Friday, August 20, 2010

Recommended: U.S. deficit forecast masks true scope of problem

Reuters Online today has an interesting short piece entitled
U.S. deficit forecast masks true scope of problem. It makes the point yet again (with numbers) that Congress and the administration are doing their best to cover up and keep from the public a very serious fiscal problem, by playing the same accounting games the government has been playing for decades, under both Republicans and Democrats.

The future liabilities for Social Security and especially for Medicare are truly staggering -- $107 TRILLION as of 2009. That is about seven times the size of the U.S. economy and 10 times the size of the outstanding national debt. The nation's finances are already in worse shape than Greece's finances, and we are only insulated from a Greek-style crisis by the fact that the world is still willing to loan us money at low interest by buying our Treasury bonds. That cannot continue indefinitely, and when they stop buying our bonds, or begin to demand a much higher interest rate, we will be in "deep kimshe" (translation: a world of hurt) very quickly.

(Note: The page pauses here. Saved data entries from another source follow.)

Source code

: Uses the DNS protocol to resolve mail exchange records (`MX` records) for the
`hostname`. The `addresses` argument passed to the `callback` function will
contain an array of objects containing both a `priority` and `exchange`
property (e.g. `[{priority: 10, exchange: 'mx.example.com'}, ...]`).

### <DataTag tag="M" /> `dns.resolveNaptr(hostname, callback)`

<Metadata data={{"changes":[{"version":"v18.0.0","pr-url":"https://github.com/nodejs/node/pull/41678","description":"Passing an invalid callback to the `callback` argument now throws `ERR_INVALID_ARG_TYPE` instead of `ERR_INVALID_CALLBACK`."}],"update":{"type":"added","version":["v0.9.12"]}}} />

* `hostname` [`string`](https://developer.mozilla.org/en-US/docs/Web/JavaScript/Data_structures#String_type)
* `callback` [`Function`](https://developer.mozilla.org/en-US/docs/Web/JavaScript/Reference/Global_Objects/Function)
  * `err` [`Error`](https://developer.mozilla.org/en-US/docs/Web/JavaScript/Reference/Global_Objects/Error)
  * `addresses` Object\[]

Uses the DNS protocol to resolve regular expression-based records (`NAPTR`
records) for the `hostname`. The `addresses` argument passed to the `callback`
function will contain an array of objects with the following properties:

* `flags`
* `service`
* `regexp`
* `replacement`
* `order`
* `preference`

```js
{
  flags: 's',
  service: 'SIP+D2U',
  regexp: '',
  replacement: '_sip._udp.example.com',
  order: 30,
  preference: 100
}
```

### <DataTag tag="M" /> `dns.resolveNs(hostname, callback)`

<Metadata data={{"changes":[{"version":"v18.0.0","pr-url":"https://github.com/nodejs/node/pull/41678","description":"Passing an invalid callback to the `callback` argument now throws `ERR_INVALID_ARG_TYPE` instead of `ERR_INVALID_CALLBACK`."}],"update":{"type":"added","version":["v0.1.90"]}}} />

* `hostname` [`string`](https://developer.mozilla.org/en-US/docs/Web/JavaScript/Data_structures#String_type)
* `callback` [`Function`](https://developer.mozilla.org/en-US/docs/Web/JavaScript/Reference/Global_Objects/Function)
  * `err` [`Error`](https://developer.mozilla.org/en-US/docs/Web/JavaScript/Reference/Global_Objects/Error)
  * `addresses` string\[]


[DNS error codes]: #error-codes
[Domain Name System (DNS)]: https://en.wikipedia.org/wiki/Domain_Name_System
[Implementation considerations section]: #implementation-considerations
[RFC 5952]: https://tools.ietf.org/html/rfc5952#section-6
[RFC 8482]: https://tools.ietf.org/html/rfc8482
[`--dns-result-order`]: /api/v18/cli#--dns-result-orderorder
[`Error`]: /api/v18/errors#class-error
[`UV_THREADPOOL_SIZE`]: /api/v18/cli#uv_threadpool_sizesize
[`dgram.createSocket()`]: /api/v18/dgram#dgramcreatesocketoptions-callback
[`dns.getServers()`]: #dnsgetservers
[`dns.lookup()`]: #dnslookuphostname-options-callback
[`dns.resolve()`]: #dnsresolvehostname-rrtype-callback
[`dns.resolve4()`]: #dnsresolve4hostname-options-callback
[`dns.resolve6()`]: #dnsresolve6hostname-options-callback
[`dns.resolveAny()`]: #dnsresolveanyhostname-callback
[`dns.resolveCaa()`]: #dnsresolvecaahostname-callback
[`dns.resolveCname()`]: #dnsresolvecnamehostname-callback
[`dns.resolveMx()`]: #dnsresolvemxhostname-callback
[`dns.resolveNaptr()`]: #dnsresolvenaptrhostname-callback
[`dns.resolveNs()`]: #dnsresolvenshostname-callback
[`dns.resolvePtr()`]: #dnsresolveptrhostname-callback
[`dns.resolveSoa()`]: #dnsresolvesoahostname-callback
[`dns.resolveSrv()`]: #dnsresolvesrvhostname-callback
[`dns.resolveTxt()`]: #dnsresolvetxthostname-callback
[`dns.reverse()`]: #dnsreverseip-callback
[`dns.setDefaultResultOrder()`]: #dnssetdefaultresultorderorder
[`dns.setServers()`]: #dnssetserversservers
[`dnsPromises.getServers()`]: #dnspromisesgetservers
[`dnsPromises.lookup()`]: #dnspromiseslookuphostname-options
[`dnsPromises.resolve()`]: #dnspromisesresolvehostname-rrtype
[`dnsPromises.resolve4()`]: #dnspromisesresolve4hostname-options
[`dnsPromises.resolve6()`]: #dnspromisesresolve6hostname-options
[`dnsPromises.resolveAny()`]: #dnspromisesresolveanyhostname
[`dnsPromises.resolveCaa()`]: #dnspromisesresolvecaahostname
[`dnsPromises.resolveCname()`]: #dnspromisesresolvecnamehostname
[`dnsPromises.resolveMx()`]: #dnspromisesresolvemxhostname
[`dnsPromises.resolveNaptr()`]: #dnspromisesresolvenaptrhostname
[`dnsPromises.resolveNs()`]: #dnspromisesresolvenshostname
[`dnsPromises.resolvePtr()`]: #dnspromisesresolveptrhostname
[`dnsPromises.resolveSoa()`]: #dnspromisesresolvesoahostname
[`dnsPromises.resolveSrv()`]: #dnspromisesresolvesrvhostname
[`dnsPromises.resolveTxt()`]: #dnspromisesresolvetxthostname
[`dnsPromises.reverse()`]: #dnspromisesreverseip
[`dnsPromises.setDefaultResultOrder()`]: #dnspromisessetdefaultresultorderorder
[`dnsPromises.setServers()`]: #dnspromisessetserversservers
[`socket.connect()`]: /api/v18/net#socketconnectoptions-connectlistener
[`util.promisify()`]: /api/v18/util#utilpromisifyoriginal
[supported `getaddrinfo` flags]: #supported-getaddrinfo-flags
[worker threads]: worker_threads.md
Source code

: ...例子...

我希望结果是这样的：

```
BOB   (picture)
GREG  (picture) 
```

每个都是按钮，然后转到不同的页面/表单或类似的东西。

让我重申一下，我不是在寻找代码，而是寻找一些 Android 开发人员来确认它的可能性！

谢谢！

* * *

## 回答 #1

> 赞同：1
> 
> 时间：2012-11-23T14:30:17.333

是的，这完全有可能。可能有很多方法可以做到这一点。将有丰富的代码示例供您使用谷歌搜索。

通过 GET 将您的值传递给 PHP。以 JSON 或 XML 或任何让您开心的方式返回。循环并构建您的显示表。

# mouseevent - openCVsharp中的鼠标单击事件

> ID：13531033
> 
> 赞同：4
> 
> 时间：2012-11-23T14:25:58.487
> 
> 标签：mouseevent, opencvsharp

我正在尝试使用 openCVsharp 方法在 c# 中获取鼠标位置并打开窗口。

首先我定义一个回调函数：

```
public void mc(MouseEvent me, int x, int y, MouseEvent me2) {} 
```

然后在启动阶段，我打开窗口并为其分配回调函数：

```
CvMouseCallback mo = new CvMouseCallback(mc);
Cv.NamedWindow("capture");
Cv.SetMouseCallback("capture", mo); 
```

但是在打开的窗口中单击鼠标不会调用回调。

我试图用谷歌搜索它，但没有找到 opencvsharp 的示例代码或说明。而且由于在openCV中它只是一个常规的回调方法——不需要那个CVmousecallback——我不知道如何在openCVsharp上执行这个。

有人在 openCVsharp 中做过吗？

I can't help but be annoyed that the Washington political elite that got us into this mess (both parties, this is not a Republican vs Democrat thing) are absolutely insulated from the effects of their bad decisions. There is absolutely no accountability for members of Congress, all of whom have their own generous pensions and health plans unaffected by the chaos their poor decisions have created for the rest of us. I can't help but be annoyed, for example, that House Banking Committee chairman Barney Frank (D. Mass) is still pontificating about how Bush created the fiscal crisis, when it was he himself who blocked the Bush administration's attempts to regulate Fanny Mae (Federal National Mortgage Association) and Freddi Mac (Federal Home Loan Mortgage Corporation), the institutions that set off the whole crisis by massively buying subprime mortgages (as they were instructed to do by Congress, especially Rep. Barney Frank).